▶ _Instructions for the task_
Each line below that carries the string "make" must appear in the answer.

[Stored data entries]
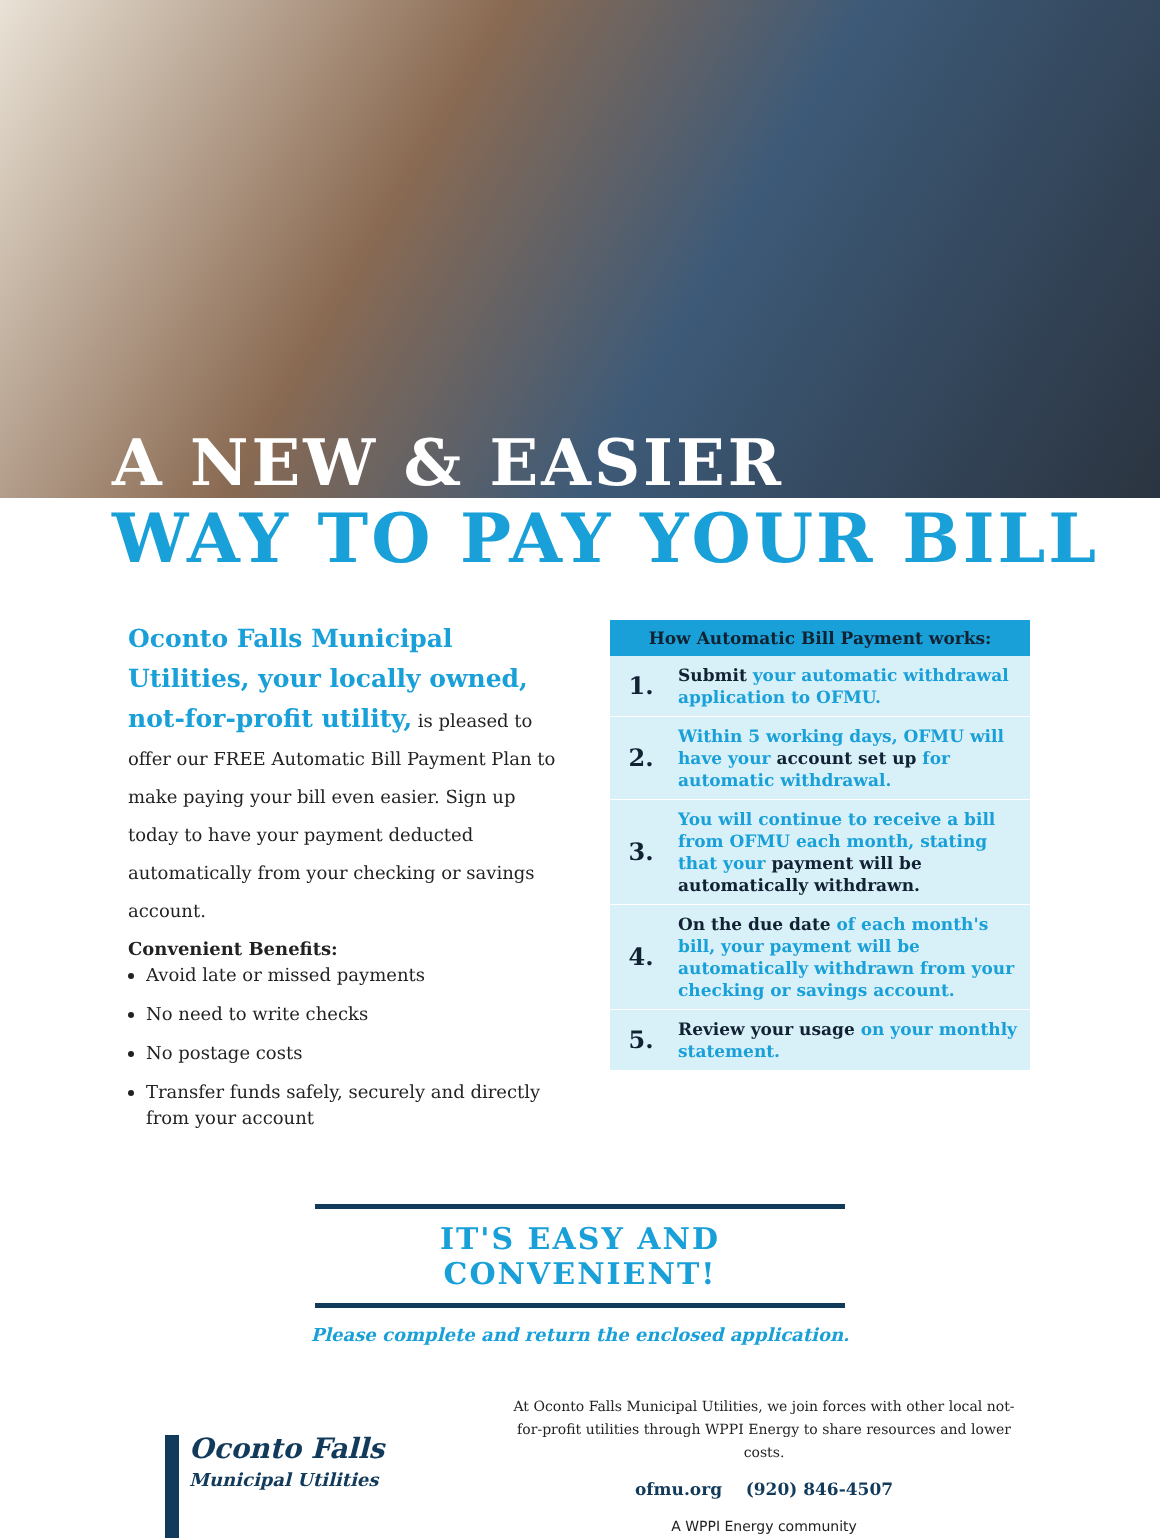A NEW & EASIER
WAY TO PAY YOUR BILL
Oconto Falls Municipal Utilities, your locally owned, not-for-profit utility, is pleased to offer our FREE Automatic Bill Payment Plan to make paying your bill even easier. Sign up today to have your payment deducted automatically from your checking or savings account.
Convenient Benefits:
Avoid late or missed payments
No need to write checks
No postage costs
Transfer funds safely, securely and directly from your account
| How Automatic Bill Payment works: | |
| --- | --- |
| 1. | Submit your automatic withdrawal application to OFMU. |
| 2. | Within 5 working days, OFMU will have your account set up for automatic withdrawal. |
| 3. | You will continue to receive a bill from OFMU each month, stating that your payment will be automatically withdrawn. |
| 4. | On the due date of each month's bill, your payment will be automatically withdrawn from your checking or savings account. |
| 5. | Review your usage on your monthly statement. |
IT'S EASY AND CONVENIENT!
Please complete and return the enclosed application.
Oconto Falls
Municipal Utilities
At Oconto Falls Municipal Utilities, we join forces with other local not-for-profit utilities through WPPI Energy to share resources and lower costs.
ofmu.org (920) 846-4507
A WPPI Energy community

* * *

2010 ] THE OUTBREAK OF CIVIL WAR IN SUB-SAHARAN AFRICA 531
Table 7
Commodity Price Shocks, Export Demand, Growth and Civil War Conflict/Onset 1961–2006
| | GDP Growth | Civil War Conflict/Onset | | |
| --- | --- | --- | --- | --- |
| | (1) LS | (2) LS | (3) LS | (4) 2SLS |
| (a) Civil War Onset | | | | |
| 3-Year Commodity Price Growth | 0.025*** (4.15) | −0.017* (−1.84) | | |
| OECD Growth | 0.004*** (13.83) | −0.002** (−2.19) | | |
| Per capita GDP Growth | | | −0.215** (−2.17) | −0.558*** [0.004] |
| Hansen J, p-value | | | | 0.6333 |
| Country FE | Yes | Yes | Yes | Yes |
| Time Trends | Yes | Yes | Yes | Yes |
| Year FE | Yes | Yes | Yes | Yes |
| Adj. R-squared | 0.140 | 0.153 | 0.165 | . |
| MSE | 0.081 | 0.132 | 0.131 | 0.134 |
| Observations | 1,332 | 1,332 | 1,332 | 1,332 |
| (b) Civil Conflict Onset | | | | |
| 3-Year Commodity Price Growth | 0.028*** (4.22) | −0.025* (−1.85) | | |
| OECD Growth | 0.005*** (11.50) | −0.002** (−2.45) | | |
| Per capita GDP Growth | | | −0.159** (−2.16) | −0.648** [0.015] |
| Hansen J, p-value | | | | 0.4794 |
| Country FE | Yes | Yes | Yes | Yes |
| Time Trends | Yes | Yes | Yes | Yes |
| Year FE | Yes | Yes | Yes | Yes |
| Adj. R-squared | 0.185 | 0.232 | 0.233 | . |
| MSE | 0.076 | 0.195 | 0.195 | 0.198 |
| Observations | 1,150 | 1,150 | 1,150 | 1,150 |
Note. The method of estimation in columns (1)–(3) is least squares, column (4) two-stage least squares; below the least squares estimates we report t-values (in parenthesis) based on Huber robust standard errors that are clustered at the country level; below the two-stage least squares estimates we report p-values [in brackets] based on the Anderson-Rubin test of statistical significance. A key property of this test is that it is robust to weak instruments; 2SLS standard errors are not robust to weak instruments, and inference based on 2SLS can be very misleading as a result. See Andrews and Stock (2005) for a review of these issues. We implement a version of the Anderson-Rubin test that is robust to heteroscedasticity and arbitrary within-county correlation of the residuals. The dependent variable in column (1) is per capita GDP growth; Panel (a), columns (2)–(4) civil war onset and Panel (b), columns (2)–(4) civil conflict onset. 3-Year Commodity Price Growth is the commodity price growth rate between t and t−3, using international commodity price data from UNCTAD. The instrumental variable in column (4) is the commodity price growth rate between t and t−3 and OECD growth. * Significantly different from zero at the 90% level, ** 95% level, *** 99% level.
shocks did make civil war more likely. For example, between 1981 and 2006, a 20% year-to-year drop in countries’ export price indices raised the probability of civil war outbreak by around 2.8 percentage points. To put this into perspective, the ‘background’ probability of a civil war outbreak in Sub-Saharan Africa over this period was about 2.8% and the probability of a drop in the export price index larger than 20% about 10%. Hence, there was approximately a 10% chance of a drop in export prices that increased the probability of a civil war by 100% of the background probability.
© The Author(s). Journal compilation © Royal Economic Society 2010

▶ _Problem solution_
Oconto Falls Municipal Utilities, your locally owned, not-for-profit utility, is pleased to offer our FREE Automatic Bill Payment Plan to make paying your bill even easier. Sign up today to have your payment deducted automatically from your checking or savings account.
shocks did make civil war more likely. For example, between 1981 and 2006, a 20% year-to-year drop in countries’ export price indices raised the probability of civil war outbreak by around 2.8 percentage points. To put this into perspective, the ‘background’ probability of a civil war outbreak in Sub-Saharan Africa over this period was about 2.8% and the probability of a drop in the export price index larger than 20% about 10%. Hence, there was approximately a 10% chance of a drop in export prices that increased the probability of a civil war by 100% of the background probability.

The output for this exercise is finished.